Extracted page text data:
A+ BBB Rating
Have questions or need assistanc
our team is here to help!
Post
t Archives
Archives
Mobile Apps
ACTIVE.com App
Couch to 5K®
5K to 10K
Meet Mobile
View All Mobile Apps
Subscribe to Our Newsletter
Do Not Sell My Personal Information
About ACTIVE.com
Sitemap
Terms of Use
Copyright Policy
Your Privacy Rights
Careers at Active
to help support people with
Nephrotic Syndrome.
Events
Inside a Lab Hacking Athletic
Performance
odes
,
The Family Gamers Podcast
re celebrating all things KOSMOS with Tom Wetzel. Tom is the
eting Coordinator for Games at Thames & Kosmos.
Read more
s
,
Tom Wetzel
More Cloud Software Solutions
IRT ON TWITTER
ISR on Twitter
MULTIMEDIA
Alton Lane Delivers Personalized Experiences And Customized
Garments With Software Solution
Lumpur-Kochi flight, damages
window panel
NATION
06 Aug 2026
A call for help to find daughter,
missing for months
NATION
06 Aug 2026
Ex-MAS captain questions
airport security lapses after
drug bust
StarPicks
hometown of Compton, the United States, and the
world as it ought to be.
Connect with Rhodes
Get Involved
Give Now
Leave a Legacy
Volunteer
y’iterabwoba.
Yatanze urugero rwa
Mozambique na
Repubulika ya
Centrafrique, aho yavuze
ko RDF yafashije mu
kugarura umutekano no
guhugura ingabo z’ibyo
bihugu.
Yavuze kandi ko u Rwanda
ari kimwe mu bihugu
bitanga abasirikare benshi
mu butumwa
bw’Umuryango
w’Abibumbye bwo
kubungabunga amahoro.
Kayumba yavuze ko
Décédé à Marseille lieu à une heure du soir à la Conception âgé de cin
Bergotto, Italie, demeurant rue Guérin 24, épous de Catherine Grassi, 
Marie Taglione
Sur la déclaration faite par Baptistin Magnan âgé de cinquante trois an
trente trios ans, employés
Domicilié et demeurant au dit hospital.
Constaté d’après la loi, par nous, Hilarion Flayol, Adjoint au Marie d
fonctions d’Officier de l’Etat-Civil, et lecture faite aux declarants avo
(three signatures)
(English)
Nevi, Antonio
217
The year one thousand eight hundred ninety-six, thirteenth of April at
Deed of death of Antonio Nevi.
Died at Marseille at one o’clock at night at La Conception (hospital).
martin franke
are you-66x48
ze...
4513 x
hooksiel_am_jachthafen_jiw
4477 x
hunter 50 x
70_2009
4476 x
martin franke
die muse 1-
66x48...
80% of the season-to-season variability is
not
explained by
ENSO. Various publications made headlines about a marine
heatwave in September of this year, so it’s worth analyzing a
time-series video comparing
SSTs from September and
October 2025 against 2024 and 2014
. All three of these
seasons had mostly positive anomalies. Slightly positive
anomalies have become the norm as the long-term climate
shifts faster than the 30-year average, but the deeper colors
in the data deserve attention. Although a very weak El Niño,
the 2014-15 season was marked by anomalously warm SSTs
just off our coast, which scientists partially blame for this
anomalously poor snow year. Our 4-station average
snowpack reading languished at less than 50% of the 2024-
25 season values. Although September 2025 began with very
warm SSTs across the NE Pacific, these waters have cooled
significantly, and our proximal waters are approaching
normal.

**WORK TO BE COMPLETED**
Taking the entries above, write out exactly each line from the one holding "Domicilié et demeurant au dit hospital." to the one holding "ENSO. Various publications", both included, and stop there.

**RESPONSE AREA**
Domicilié et demeurant au dit hospital.
Constaté d’après la loi, par nous, Hilarion Flayol, Adjoint au Marie d
fonctions d’Officier de l’Etat-Civil, et lecture faite aux declarants avo
(three signatures)
(English)
Nevi, Antonio
217
The year one thousand eight hundred ninety-six, thirteenth of April at
Deed of death of Antonio Nevi.
Died at Marseille at one o’clock at night at La Conception (hospital).
martin franke
are you-66x48
ze...
4513 x
hooksiel_am_jachthafen_jiw
4477 x
hunter 50 x
70_2009
4476 x
martin franke
die muse 1-
66x48...
80% of the season-to-season variability is
not
explained by
ENSO. Various publications made headlines about a marine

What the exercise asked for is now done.